Pelo orgulho de Douglas (que estava obstinado a confrontar o pai), o escritor não recuou e foi aos tribunais. Utilizando depoimentos de habitués das tabernas e garotos de programa, a promotoria acusou Wilde também usando trechos de O Retrato de Dorian Gray contra sua honra. O escritor ficou no cárcere até 1897. O Retrato de Dorian Gray é um dos primeiros tratados sobre o amor homossexual escrito em língua inglesa, mantém-se até hoje como best-seller, ganhando centenas de edições anualmente.

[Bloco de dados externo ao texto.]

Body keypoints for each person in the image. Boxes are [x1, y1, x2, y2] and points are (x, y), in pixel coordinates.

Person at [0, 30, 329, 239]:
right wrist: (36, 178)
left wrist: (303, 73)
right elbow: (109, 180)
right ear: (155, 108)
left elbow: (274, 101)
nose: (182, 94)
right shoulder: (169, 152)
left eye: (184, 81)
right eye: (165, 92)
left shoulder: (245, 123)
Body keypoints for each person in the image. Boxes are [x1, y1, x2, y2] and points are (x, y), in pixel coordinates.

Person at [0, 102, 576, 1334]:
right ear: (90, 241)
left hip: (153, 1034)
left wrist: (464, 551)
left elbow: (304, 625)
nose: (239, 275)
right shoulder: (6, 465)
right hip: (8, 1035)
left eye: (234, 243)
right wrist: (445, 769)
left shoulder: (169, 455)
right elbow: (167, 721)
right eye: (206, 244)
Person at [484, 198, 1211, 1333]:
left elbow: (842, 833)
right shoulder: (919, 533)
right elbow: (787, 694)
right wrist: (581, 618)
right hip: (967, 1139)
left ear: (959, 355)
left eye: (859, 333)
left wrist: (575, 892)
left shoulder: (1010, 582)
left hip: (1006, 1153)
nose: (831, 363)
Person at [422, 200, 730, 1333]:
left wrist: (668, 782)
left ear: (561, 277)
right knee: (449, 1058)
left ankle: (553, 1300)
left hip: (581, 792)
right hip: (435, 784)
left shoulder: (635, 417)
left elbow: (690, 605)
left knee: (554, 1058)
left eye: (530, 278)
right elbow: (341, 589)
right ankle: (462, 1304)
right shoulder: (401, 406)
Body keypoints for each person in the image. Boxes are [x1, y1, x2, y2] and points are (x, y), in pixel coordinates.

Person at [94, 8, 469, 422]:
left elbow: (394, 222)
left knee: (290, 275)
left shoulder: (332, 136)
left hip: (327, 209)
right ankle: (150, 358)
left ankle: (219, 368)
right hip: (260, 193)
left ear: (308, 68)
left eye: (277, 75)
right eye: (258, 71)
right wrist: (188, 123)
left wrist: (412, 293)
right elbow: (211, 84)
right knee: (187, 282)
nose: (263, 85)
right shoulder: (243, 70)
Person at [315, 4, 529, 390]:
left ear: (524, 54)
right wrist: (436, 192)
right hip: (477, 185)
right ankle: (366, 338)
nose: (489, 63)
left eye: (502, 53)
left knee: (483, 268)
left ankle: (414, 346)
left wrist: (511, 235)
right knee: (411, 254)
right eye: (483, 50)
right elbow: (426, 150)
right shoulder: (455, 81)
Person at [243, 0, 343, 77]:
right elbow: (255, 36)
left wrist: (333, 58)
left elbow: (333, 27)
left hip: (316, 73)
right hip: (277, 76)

O livro puxou tapete vermelho para outras notáveis histórias traduzidas em dezenas de países, atravessando séculos, como a peça sobre a morte de São João Batista, Salomé, um clássico em francês de 1892, e mais tarde A Importância de Ser Prudente e Um Marido Ideal, ambos de 1895, ano em que se instaurou o inquérito ao escritor por atentar contra a moral, sendo acusado de sodomia. O julgamento de Wilde foi um momento histórico do Direito Britânico, ao se defender das ofensivas do cerco que se fechava, o escritor proferiu um discurso ovacionado pelos presentes.


Capítulo à parte na trajetória do escritor, Wilde era devoto das relações platônicas, elucubrava em busca de um eu-lírico perfeito, enaltecia os contornos poéticos da forma, trabalhando atentamente nas minúcias espirituais e descritivas que seus personagens deveriam ter e performar. Foi um esteticista, valorizava também detalhes luxuosos em seus livros, cenários arrojados, mas sempre dialogando com o tal “Amor que não ousa dizer seu nome”, frase obtida de um trecho de seu discurso de defesa.


Apresentado por Douglas ao submundo dos excessos londrino, Wilde teve uma relação tão afetuosa quanto conturbada com o rapaz, antes do dito cárcere, o poeta se tornou prisioneiro de um ideal que ele mesmo havia cultivado, de uma devoção desenfreada. No palanque do tribunal, ele cita a relação de Davi e Jônatas, passando pela tratativa de Platão com seus discípulos, para provar o sublime de certas relações entre outros homens históricos.


Em O Retrato de Dorian Gray, o rígido pintor Basil Hallward termina sua obra prima, um retrato de um jovem atraente, Dorian Gray, amigo seu que frequenta o atelier e lá conhece Lorde Henry Wotton, conhecido de longa data do pintor, que se aproxima do jovem para apresentá-lo aos prazeres da vida. Basil, de início, não aprova o comportamento dos dois. Ele ama o jovem, não à toa confere ao seu retrato a envergadura de “obra prima”.


Interessado pelos caprichos de Lorde Henry, Dorian escanteia Basil ao passo que desenvolve uma relação ambígua com o aristocrata. Ambos se seduzem, forjando um jogo que exalta hedonismo, sensualidade, culto às aparências. Como metáfora, Wilde dá à pintura de Basil o poder de mutação. Conforme o jovem se corrompia, o retrato era alterado. Os anos passam e a beleza de Dorian continua intocável enquanto o retrato é trancafiado em um sótão, no entanto, intimamente, ele já não é mais o mesmo.


Clássico da literatura universal, o livro é uma metáfora da corrupção da alma humana, também retratando as relações sociais dos homens em plena decadência do vitorianismo. Contracultura, homoafetividade e libertação (sexual, moral, intelectual) são temas que Oscar Wilde cravou no romance, construindo passagens antológicas sobre o amor, a moralidade e a maturidade intelectual.


Um tratado sobre aparências. A ruína física e o hedonismo, bem como ícones da cultura moderna, o livro têm influências de Narciso, mas também da história da arte e da literatura chula francesa, cujas comédias rocambolescas eram apreciadas por Wilde. Em 1897, em liberdade, o escritor provou do fel do puritanismo inglês, sendo considerado tão maldito quanto o obsceno Marquês de Sade. A comparação pode soar absurda, mas o triste fim de Wilde em Paris, três anos depois, prova que, como Sade, sua obra não foi esquecida, entretanto muito mais reverberada do que a literatura do autor francês, justamente pela amor incorruptível e pela prosa elegante e profunda, típica de Wilde.